[To do]
All lines from the one containing "ඉඩම්ද මෙම රජයේ" through the final line of the entries are to be written out verbatim; no other line is to be included.

Saved data entries:
•••

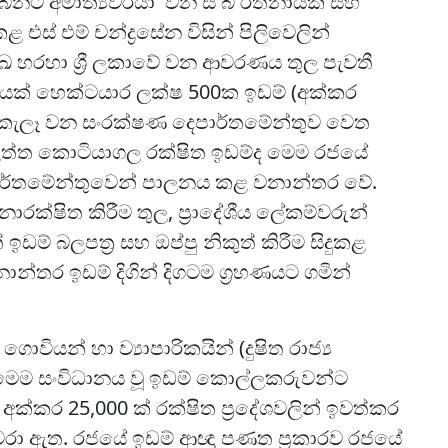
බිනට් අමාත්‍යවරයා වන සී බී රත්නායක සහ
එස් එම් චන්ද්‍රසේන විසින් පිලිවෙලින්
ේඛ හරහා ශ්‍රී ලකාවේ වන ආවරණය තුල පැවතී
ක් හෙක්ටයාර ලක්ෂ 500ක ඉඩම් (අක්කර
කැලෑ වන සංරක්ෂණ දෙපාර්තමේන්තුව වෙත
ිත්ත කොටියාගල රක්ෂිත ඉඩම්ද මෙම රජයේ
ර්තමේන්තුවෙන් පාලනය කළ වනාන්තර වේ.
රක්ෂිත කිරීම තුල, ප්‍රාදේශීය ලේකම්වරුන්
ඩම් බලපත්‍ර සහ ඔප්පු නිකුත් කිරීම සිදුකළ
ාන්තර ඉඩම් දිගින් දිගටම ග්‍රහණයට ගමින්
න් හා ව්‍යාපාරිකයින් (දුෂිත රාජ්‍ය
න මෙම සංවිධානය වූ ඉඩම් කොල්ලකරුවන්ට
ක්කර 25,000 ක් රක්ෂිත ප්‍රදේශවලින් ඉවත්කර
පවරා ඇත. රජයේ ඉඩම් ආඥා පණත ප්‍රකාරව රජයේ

•••

[Task response]
ිත්ත කොටියාගල රක්ෂිත ඉඩම්ද මෙම රජයේ
ර්තමේන්තුවෙන් පාලනය කළ වනාන්තර වේ.
රක්ෂිත කිරීම තුල, ප්‍රාදේශීය ලේකම්වරුන්
ඩම් බලපත්‍ර සහ ඔප්පු නිකුත් කිරීම සිදුකළ
ාන්තර ඉඩම් දිගින් දිගටම ග්‍රහණයට ගමින්
න් හා ව්‍යාපාරිකයින් (දුෂිත රාජ්‍ය
න මෙම සංවිධානය වූ ඉඩම් කොල්ලකරුවන්ට
ක්කර 25,000 ක් රක්ෂිත ප්‍රදේශවලින් ඉවත්කර
පවරා ඇත. රජයේ ඉඩම් ආඥා පණත ප්‍රකාරව රජයේ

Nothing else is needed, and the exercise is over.